The entries below are to be written out exactly, with no images included.

# # #

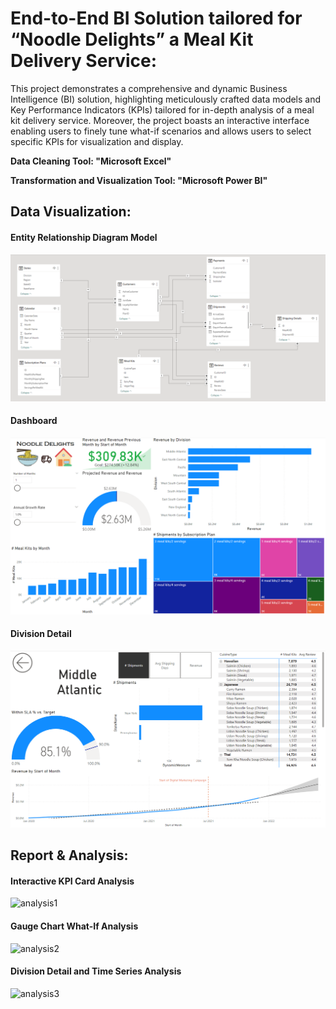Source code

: # End-to-End BI Solution tailored for “Noodle Delights” a Meal Kit Delivery Service:

This project demonstrates a comprehensive and dynamic Business Intelligence (BI) solution, highlighting meticulously crafted data models and Key Performance Indicators (KPIs) tailored for in-depth analysis of a meal kit delivery service. Moreover, the project boasts an interactive interface enabling users to finely tune what-if scenarios and allows users to select specific KPIs for visualization and display.

**Data Cleaning Tool: "Microsoft Excel"**

**Transformation and Visualization Tool: "Microsoft Power BI"**



## Data Visualization:
#### Entity Relationship Diagram Model
<p align="center">
  <img src="./3. Visualization (Screenshots)/Entity Relationship Diagram Model.PNG" />
</p>

#### Dashboard
<p align="center">
  <img src="./3. Visualization (Screenshots)/Dashboard.PNG" />
</p>

#### Division Detail
<p align="center">
  <img src="./3. Visualization (Screenshots)/Division Detail.PNG" />
</p>

## Report & Analysis:
#### Interactive KPI Card Analysis
![analysis1](https://github.com/alikhanp/BI-Solutions-for-Meal-Kit-Delivery-Service-with-PowerBI/assets/86925503/5cd78812-e1ef-4ee1-b07f-8c98c941e8db)

#### Gauge Chart What-If Analysis
![analysis2](https://github.com/alikhanp/BI-Solutions-for-Meal-Kit-Delivery-Service-with-PowerBI/assets/86925503/d048d3b5-0c60-42a7-a407-bb4932892191)

#### Division Detail and Time Series Analysis
![analysis3](https://github.com/alikhanp/BI-Solutions-for-Meal-Kit-Delivery-Service-with-PowerBI/assets/86925503/371e7e54-a828-4dde-ba6e-67af7887e126)
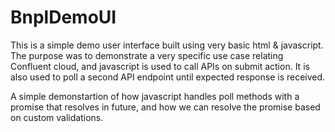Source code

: # BnplDemoUI

This is a simple demo user interface built using very basic html & javascript. The purpose was to demonstrate a very specific use case relating Confluent cloud, and javascript is used to call APIs on submit action. It is also used to poll a second API endpoint until expected response is received. 

A simple demonstartion of how javascript handles poll methods with a promise that resolves in future, and how we can resolve the promise based on custom validations.
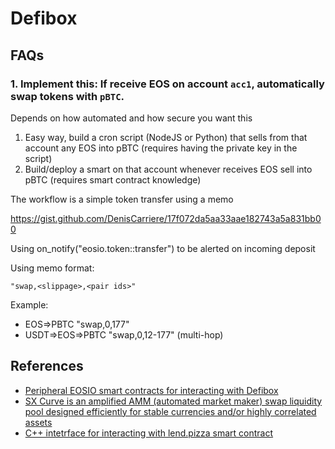 # Defibox

## FAQs
### 1. Implement this: If receive EOS on account `acc1`, automatically swap tokens with `pBTC`.
Depends on how automated and how secure you want this

1. Easy way, build a cron script (NodeJS or Python) that sells from that account any EOS into pBTC (requires having the private key in the script)
2. Build/deploy a smart on that account whenever receives EOS sell into pBTC (requires smart contract knowledge)

The workflow is a simple token transfer using a memo

https://gist.github.com/DenisCarriere/17f072da5aa33aae182743a5a831bb00

Using on_notify("eosio.token::transfer") to be alerted on incoming deposit

Using memo format:

`"swap,<slippage>,<pair ids>"`

Example:

- EOS=>PBTC "swap,0,177"
- USDT=>EOS=>PBTC "swap,0,12-177" (multi-hop)

## References
* [Peripheral EOSIO smart contracts for interacting with Defibox](https://github.com/stableex/sx.defibox)
* [SX Curve is an amplified AMM (automated market maker) swap liquidity pool designed efficiently for stable currencies and/or highly correlated assets](https://github.com/stableex/sx.curve)
* [C++ intetrface for interacting with lend.pizza smart contract](https://github.com/stableex/sx.pizzalend)
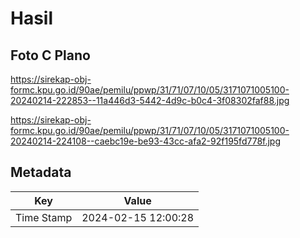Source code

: # Hasil

## Foto C Plano

https://sirekap-obj-formc.kpu.go.id/90ae/pemilu/ppwp/31/71/07/10/05/3171071005100-20240214-222853--11a446d3-5442-4d9c-b0c4-3f08302faf88.jpg

https://sirekap-obj-formc.kpu.go.id/90ae/pemilu/ppwp/31/71/07/10/05/3171071005100-20240214-224108--caebc19e-be93-43cc-afa2-92f195fd778f.jpg


## Metadata

| Key        | Value               |
| ---------- | ------------------- |
| Time Stamp | 2024-02-15 12:00:28 |



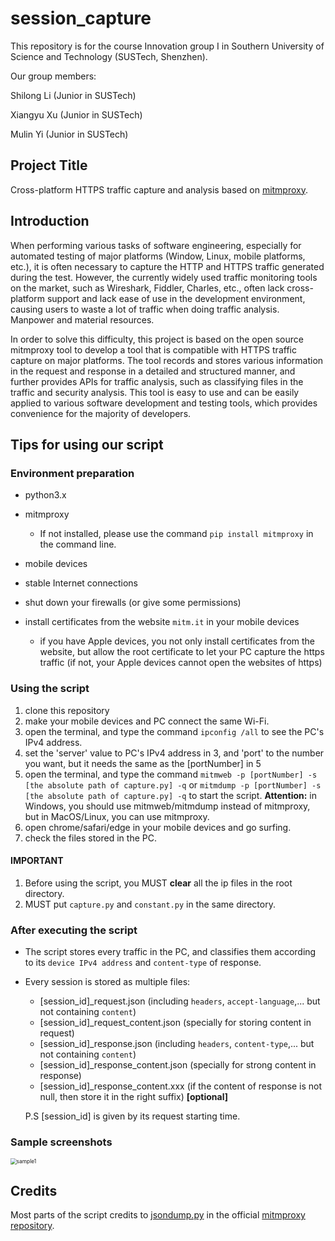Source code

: # session_capture

This repository is for the course Innovation group I in Southern University of Science and Technology (SUSTech, Shenzhen).

Our group members:

Shilong Li (Junior in SUSTech)

Xiangyu Xu (Junior in SUSTech)

Mulin Yi (Junior in SUSTech)

## Project Title

Cross-platform HTTPS traffic capture and analysis based on [mitmproxy](https://github.com/mitmproxy/mitmproxy/).

## Introduction

When performing various tasks of software engineering, especially for automated testing of major platforms (Window, Linux, mobile platforms, etc.), it is often necessary to capture the HTTP and HTTPS traffic generated during the test.  However, the currently widely used traffic monitoring tools on the market, such as Wireshark, Fiddler, Charles, etc., often lack cross-platform support and lack ease of use in the development environment, causing users to waste a lot of traffic when doing traffic analysis.  Manpower and material resources.

In order to solve this difficulty, this project is based on the open source mitmproxy tool to develop a tool that is compatible with HTTPS traffic capture on major platforms. The tool records and stores various information in the request and response in a detailed and structured manner, and further provides APIs for traffic analysis, such as classifying files in the traffic and security analysis. This tool is easy to use and can be easily applied to various software development and testing tools, which provides convenience for the majority of developers.

## Tips for using our script

### Environment preparation

- python3.x

- mitmproxy
  - If not installed, please use the command `pip install mitmproxy` in the command line.

- mobile devices

- stable Internet connections

- shut down your firewalls (or give some permissions)
- install certificates from the website `mitm.it` in your mobile devices
  - if you have Apple devices, you not only install certificates from the website, but allow the root certificate to let your PC capture the https traffic (if not, your Apple devices cannot open the websites of https)

### Using the script

1. clone this repository
2. make your mobile devices and PC connect the same Wi-Fi.
3. open the terminal, and type the command `ipconfig /all` to see the PC's IPv4 address.
4. set the 'server' value to PC's IPv4 address in 3, and 'port' to the number you want, but it needs the same as the [portNumber] in 5
5. open the terminal, and type the command `mitmweb -p [portNumber] -s [the absolute path of capture.py] -q` or `mitmdump -p [portNumber] -s [the absolute path of capture.py] -q` to start the script. **Attention:** in Windows, you should use mitmweb/mitmdump instead of mitmproxy, but in MacOS/Linux, you can use mitmproxy.
6. open chrome/safari/edge in your mobile devices and go surfing.
7. check the files stored in the PC.

#### IMPORTANT

1. Before using the script, you MUST **clear** all the ip files in the root directory.
2. MUST put `capture.py` and `constant.py` in the same directory.



### After executing the script

- The script stores every traffic in the PC, and classifies them according to its `device IPv4 address` and `content-type` of response.

- Every session is stored as multiple files:
  - [session_id]_request.json (including `headers`, `accept-language`,... but not containing `content`)
  - [session_id]_request_content.json (specially for storing content in request)
  - [session_id]_response.json (including `headers`, `content-type`,... but not containing `content`)
  - [session_id]_response_content.json (specially for strong content in response)
  - [session_id]_response_content.xxx (if the content of response is not null, then store it in the right suffix) **[optional]**
  
  P.S [session_id] is given by its request starting time.

### Sample screenshots

<img src=".\img\img1.png" alt="sample1" style="zoom:60%;" />

## Credits

Most parts of the script credits to [jsondump.py](https://github.com/mitmproxy/mitmproxy/blob/master/examples/contrib/jsondump.py) in the official [mitmproxy repository](https://github.com/mitmproxy/mitmproxy/).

# # #

THE ANSWER —
Source code

: # End-to-End BI Solution tailored for “Noodle Delights” a Meal Kit Delivery Service:

This project demonstrates a comprehensive and dynamic Business Intelligence (BI) solution, highlighting meticulously crafted data models and Key Performance Indicators (KPIs) tailored for in-depth analysis of a meal kit delivery service. Moreover, the project boasts an interactive interface enabling users to finely tune what-if scenarios and allows users to select specific KPIs for visualization and display.

**Data Cleaning Tool: "Microsoft Excel"**

**Transformation and Visualization Tool: "Microsoft Power BI"**



## Data Visualization:
#### Entity Relationship Diagram Model
<p align="center">
  <img src="./3. Visualization (Screenshots)/Entity Relationship Diagram Model.PNG" />
</p>

#### Dashboard
<p align="center">
  <img src="./3. Visualization (Screenshots)/Dashboard.PNG" />
</p>

#### Division Detail
<p align="center">
  <img src="./3. Visualization (Screenshots)/Division Detail.PNG" />
</p>

## Report & Analysis:
#### Interactive KPI Card Analysis
![analysis1](https://github.com/alikhanp/BI-Solutions-for-Meal-Kit-Delivery-Service-with-PowerBI/assets/86925503/5cd78812-e1ef-4ee1-b07f-8c98c941e8db)

#### Gauge Chart What-If Analysis
![analysis2](https://github.com/alikhanp/BI-Solutions-for-Meal-Kit-Delivery-Service-with-PowerBI/assets/86925503/d048d3b5-0c60-42a7-a407-bb4932892191)

#### Division Detail and Time Series Analysis
![analysis3](https://github.com/alikhanp/BI-Solutions-for-Meal-Kit-Delivery-Service-with-PowerBI/assets/86925503/371e7e54-a828-4dde-ba6e-67af7887e126)
Source code

: # BnplDemoUI

This is a simple demo user interface built using very basic html & javascript. The purpose was to demonstrate a very specific use case relating Confluent cloud, and javascript is used to call APIs on submit action. It is also used to poll a second API endpoint until expected response is received. 

A simple demonstartion of how javascript handles poll methods with a promise that resolves in future, and how we can resolve the promise based on custom validations.
 # Defibox

## FAQs
### 1. Implement this: If receive EOS on account `acc1`, automatically swap tokens with `pBTC`.
Depends on how automated and how secure you want this

1. Easy way, build a cron script (NodeJS or Python) that sells from that account any EOS into pBTC (requires having the private key in the script)
2. Build/deploy a smart on that account whenever receives EOS sell into pBTC (requires smart contract knowledge)

The workflow is a simple token transfer using a memo

https://gist.github.com/DenisCarriere/17f072da5aa33aae182743a5a831bb00

Using on_notify("eosio.token::transfer") to be alerted on incoming deposit

Using memo format:

`"swap,<slippage>,<pair ids>"`

Example:

- EOS=>PBTC "swap,0,177"
- USDT=>EOS=>PBTC "swap,0,12-177" (multi-hop)

## References
* [Peripheral EOSIO smart contracts for interacting with Defibox](https://github.com/stableex/sx.defibox)
* [SX Curve is an amplified AMM (automated market maker) swap liquidity pool designed efficiently for stable currencies and/or highly correlated assets](https://github.com/stableex/sx.curve)
* [C++ intetrface for interacting with lend.pizza smart contract](https://github.com/stableex/sx.pizzalend)
Source code

: # Hasil

## Foto C Plano

https://sirekap-obj-formc.kpu.go.id/90ae/pemilu/ppwp/31/71/07/10/05/3171071005100-20240214-222853--11a446d3-5442-4d9c-b0c4-3f08302faf88.jpg

https://sirekap-obj-formc.kpu.go.id/90ae/pemilu/ppwp/31/71/07/10/05/3171071005100-20240214-224108--caebc19e-be93-43cc-afa2-92f195fd778f.jpg


## Metadata

| Key        | Value               |
| ---------- | ------------------- |
| Time Stamp | 2024-02-15 12:00:28 |



Source code

: # session_capture

This repository is for the course Innovation group I in Southern University of Science and Technology (SUSTech, Shenzhen).

Our group members:

Shilong Li (Junior in SUSTech)

Xiangyu Xu (Junior in SUSTech)

Mulin Yi (Junior in SUSTech)

## Project Title

Cross-platform HTTPS traffic capture and analysis based on [mitmproxy](https://github.com/mitmproxy/mitmproxy/).

## Introduction

When performing various tasks of software engineering, especially for automated testing of major platforms (Window, Linux, mobile platforms, etc.), it is often necessary to capture the HTTP and HTTPS traffic generated during the test.  However, the currently widely used traffic monitoring tools on the market, such as Wireshark, Fiddler, Charles, etc., often lack cross-platform support and lack ease of use in the development environment, causing users to waste a lot of traffic when doing traffic analysis.  Manpower and material resources.

In order to solve this difficulty, this project is based on the open source mitmproxy tool to develop a tool that is compatible with HTTPS traffic capture on major platforms. The tool records and stores various information in the request and response in a detailed and structured manner, and further provides APIs for traffic analysis, such as classifying files in the traffic and security analysis. This tool is easy to use and can be easily applied to various software development and testing tools, which provides convenience for the majority of developers.

## Tips for using our script

### Environment preparation

- python3.x

- mitmproxy
  - If not installed, please use the command `pip install mitmproxy` in the command line.

- mobile devices

- stable Internet connections

- shut down your firewalls (or give some permissions)
- install certificates from the website `mitm.it` in your mobile devices
  - if you have Apple devices, you not only install certificates from the website, but allow the root certificate to let your PC capture the https traffic (if not, your Apple devices cannot open the websites of https)

### Using the script

1. clone this repository
2. make your mobile devices and PC connect the same Wi-Fi.
3. open the terminal, and type the command `ipconfig /all` to see the PC's IPv4 address.
4. set the 'server' value to PC's IPv4 address in 3, and 'port' to the number you want, but it needs the same as the [portNumber] in 5
5. open the terminal, and type the command `mitmweb -p [portNumber] -s [the absolute path of capture.py] -q` or `mitmdump -p [portNumber] -s [the absolute path of capture.py] -q` to start the script. **Attention:** in Windows, you should use mitmweb/mitmdump instead of mitmproxy, but in MacOS/Linux, you can use mitmproxy.
6. open chrome/safari/edge in your mobile devices and go surfing.
7. check the files stored in the PC.

#### IMPORTANT

1. Before using the script, you MUST **clear** all the ip files in the root directory.
2. MUST put `capture.py` and `constant.py` in the same directory.



### After executing the script

- The script stores every traffic in the PC, and classifies them according to its `device IPv4 address` and `content-type` of response.

- Every session is stored as multiple files:
  - [session_id]_request.json (including `headers`, `accept-language`,... but not containing `content`)
  - [session_id]_request_content.json (specially for storing content in request)
  - [session_id]_response.json (including `headers`, `content-type`,... but not containing `content`)
  - [session_id]_response_content.json (specially for strong content in response)
  - [session_id]_response_content.xxx (if the content of response is not null, then store it in the right suffix) **[optional]**
  
  P.S [session_id] is given by its request starting time.

### Sample screenshots

<img src=".\img\img1.png" alt="sample1" style="zoom:60%;" />

## Credits

Most parts of the script credits to [jsondump.py](https://github.com/mitmproxy/mitmproxy/blob/master/examples/contrib/jsondump.py) in the official [mitmproxy repository](https://github.com/mitmproxy/mitmproxy/).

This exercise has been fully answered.